# ml-probabilistic-attention

**Repository Path**: mirrors_apple/ml-probabilistic-attention

## Basic Information

- **Project Name**: ml-probabilistic-attention
- **Description**: No description available
- **Primary Language**: Unknown
- **License**: Not specified
- **Default Branch**: main
- **Homepage**: None
- **GVP Project**: No

## Statistics

- **Stars**: 0
- **Forks**: 0
- **Created**: 2021-04-10
- **Last Updated**: 2026-03-21

## Categories & Tags

**Categories**: Uncategorized

**Tags**: None

## README

# Project Name

This software project accompanies the research paper [Probabilistic Attention for Interactive Segmentation](https://arxiv.org/abs/2106.15338) and its predecessor [Probabilistic Transformers](https://arxiv.org/abs/2010.15583).

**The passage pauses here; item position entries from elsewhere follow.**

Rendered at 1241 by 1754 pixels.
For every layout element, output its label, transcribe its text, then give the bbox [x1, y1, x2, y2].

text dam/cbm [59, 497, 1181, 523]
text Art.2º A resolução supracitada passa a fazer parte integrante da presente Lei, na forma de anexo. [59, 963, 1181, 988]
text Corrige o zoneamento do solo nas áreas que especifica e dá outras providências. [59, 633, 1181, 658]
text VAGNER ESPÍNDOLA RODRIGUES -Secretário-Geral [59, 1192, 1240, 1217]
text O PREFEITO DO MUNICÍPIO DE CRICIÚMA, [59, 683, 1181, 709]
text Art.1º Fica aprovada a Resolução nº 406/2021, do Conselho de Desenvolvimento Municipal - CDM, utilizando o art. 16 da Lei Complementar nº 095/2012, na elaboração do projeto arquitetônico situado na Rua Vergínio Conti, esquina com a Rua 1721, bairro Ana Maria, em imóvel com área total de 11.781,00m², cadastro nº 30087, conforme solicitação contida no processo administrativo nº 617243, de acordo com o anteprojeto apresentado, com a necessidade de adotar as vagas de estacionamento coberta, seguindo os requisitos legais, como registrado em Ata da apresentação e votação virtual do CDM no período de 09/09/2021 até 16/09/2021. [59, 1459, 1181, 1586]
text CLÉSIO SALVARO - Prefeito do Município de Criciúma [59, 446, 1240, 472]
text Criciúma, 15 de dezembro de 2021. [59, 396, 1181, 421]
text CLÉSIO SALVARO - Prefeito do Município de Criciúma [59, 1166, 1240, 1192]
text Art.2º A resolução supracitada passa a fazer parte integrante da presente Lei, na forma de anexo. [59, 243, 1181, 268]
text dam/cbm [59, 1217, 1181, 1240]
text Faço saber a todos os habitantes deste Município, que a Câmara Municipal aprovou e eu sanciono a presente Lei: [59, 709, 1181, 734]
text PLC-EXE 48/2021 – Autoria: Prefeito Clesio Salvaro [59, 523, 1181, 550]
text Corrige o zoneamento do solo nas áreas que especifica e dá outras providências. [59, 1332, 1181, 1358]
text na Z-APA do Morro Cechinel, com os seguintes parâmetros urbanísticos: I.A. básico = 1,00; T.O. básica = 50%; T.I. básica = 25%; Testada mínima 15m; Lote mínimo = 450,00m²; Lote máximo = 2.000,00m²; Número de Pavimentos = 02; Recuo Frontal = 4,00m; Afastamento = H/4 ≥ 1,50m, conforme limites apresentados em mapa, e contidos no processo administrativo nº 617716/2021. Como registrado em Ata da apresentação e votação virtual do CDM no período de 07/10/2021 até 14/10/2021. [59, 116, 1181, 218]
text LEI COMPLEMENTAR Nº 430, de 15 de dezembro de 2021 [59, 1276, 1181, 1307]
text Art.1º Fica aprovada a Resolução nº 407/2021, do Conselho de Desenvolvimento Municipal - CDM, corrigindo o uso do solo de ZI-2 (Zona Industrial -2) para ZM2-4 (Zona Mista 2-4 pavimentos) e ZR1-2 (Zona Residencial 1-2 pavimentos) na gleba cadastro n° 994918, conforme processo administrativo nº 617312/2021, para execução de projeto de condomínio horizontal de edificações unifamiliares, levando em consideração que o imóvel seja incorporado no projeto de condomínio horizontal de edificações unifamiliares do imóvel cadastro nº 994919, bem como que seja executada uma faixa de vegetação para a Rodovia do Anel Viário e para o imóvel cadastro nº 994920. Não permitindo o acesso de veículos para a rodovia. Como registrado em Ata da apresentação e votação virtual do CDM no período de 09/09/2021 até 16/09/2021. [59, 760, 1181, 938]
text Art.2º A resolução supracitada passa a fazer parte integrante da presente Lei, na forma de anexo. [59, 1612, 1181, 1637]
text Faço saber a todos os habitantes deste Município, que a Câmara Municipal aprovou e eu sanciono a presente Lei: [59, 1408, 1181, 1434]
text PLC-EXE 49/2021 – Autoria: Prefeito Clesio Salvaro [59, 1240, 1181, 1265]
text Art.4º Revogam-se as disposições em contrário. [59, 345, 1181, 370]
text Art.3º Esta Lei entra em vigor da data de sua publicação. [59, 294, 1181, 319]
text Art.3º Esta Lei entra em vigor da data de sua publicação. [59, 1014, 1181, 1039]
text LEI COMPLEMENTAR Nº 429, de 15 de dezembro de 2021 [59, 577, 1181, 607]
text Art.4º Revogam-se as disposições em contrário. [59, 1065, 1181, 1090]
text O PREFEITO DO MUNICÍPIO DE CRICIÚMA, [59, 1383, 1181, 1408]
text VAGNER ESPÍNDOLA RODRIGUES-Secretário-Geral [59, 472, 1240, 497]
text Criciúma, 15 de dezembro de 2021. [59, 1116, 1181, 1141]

It contains implementation of a Pytorch module for the probabilistic attention update proposed in the above paper(s). 

## Documentation

Runs an update of the probabilistic version of attention based on a Mixture of Gaussians model.  
It accepts the following parameters during a forward pass:  
* q: A tensor of queries with dims N, G, C, H  
* zeta: A tensor of keys (query/key Gaussian means) with dims N, G, C, H  
* alpha: A scalar (see special case above) or tensor of query/key Gaussian precisions with dims N, G, C, H  
* mu: A tensor of value Gaussian means with dims N, G, Cv, H  
* beta: A scalar (see special case above) or tensor of value Gaussian precisions with dims N, G, C, H  
* pi: A tensor of mixture component priors with dims N, G, H, H  
* v_init: A tensor of initial vals for the values with dims N, G, Cv, H (optional)  
* v_fixed: A tensor of fixed vals for the values with dims N, G, (Cv+1), H (optional). The extra (last) channel is an indicator for the fixed val locations  
* zeta_prior_precision: A tensor of precisions for the Gaussian prior over zeta with dims N, G, C, H (optional)  
* mu_prior_precision: A tensor of precisions for the Gaussian prior over mu with dims N, G, Cv, H (optional)  
* q_pos_emb: A tensor of query positional embeddings with dims C, H, H  
* zeta_pos_emb: A tensor of key positional embeddings with dims C, H, H  
* v_pos_emb: A tensor of value positional embeddings with dims Cv, H, H  
* nonzero_wts_mask: A boolean indexing tensor for setting weight matrix values to zero (where mask value is false) with dims H, H  

And returns the following output tensor:   
* Updated values with dims N, G, Cv, H if no position embedding (v_pos_emb=None) else N, G, 2*Cv, H  

Notably, this layer is equivalent to a standard dot product attention (without position embeddings) when:  
* uniform_query_precision = True  
* uniform_value_precision = True  
* magnitude_priors = True  
* alpha = 1/sqrt(C) (Could be a scalar to save some memory)  
* beta = 0 (Could be a scalar to save some memory)  
* v_init = None  
* v_fixed = None  

## Getting Started 

The module is in the file probabilisticattention.py.
It can be imported as any other Pytorch layer.